Texto de Guillermo Castro para Albarda.
Venus murió, muerta. Eso me susurraban al oído los zanates con su estridencia y melancolía, antes de irse volando a la loma donde terminaron de esparcirla sus defoliadores.
La profanaron. Profanaron su alma, su ser, su esencia, todo aquello que contuvo valor en su carne, y en sus cabellos, y en la sonrisa que me dejó antes de despedirse; en tanto yo no supe ver lo que tuve enfrente, ni escucharle. Luego la mutilaron y desfiguraron. Vómito azul y lágrimas moradas llovieron; heces transparentes y saliva verde acabaron brotaron del suelo, o del cielo escurriéndose, o viniendo de los costados con un viento desolador; quién sabe, porque yo no lo vi.
A Venus, la pobre, la deformaron, deformaron lo que era, lo que es y lo que pudo ser. La manipularon a su antojo, cortaron sus brazos y cegaron sus ojos. Le enseñaron a odiar y a temer antes de darle el tajo que cercenó su existencia, pues sólo así pudieron sostenerla tanto tiempo.
Venus no era Venus, y cuando lo fue, ya era tarde, al menos entonces. La extinguieron bajo el sol que sigue sobre ella y sobre mí, y aún tuesta su cuerpo putrefacto en la base de la cuesta del plomo.
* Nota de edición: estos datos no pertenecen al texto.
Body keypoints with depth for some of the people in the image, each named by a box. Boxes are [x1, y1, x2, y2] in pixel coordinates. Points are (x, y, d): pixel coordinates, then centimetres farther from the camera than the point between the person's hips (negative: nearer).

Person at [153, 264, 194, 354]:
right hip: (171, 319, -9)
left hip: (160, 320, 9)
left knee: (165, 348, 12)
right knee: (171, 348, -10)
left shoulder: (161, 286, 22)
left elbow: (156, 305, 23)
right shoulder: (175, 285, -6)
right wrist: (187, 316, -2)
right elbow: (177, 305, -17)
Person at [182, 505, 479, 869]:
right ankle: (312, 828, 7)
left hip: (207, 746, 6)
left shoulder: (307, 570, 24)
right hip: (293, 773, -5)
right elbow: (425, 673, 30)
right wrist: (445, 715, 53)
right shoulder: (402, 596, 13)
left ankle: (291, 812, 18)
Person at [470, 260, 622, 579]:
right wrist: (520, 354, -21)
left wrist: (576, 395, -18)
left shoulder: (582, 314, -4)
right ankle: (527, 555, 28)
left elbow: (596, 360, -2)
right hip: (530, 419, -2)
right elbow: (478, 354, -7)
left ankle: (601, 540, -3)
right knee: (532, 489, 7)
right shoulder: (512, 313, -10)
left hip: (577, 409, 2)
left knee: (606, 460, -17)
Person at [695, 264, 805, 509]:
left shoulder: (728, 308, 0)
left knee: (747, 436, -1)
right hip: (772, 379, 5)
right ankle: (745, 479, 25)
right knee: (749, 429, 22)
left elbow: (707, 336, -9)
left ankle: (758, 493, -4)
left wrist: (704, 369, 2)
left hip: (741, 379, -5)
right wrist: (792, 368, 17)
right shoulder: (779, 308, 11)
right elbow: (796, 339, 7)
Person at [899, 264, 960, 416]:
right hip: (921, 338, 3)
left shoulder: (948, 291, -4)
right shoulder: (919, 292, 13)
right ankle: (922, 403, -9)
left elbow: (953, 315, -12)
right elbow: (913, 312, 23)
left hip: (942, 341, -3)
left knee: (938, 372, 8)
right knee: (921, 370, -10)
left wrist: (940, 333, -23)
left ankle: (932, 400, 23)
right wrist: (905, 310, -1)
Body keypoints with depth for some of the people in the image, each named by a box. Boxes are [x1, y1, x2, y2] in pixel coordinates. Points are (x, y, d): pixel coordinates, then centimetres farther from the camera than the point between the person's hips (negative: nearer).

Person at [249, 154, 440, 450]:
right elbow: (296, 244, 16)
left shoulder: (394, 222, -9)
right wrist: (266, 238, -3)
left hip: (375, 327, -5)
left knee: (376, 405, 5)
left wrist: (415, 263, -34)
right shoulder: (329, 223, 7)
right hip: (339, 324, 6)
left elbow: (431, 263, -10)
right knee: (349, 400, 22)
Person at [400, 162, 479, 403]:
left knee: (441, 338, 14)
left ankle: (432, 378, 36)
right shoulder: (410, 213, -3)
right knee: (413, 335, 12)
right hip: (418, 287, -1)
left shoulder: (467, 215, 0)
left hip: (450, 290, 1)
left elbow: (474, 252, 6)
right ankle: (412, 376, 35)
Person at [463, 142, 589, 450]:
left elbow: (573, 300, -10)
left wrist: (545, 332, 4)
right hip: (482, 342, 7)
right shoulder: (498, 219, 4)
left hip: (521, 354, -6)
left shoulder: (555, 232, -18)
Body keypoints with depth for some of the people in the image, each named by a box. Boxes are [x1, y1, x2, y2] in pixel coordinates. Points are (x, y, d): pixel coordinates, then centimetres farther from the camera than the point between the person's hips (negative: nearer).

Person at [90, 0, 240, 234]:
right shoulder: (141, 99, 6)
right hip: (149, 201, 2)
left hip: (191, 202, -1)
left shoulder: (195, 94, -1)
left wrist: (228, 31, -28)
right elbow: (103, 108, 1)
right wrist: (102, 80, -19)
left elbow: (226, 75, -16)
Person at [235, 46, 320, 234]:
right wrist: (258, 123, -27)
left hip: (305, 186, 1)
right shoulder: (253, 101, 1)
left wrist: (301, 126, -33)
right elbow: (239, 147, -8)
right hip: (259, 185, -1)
Hoy, los zanates gritan y hacen ruidos melancólicos. Los buitres anuncian su llegada con los alaridos de campanas de noche, si bien sigue el sol chamuscando a tanta humanidad. Devoran a la Venus que ya no es Venus los pájaros, que alguna vez fue Venus ante los hombres.
Ahora Venus ya no existe, ha muerto.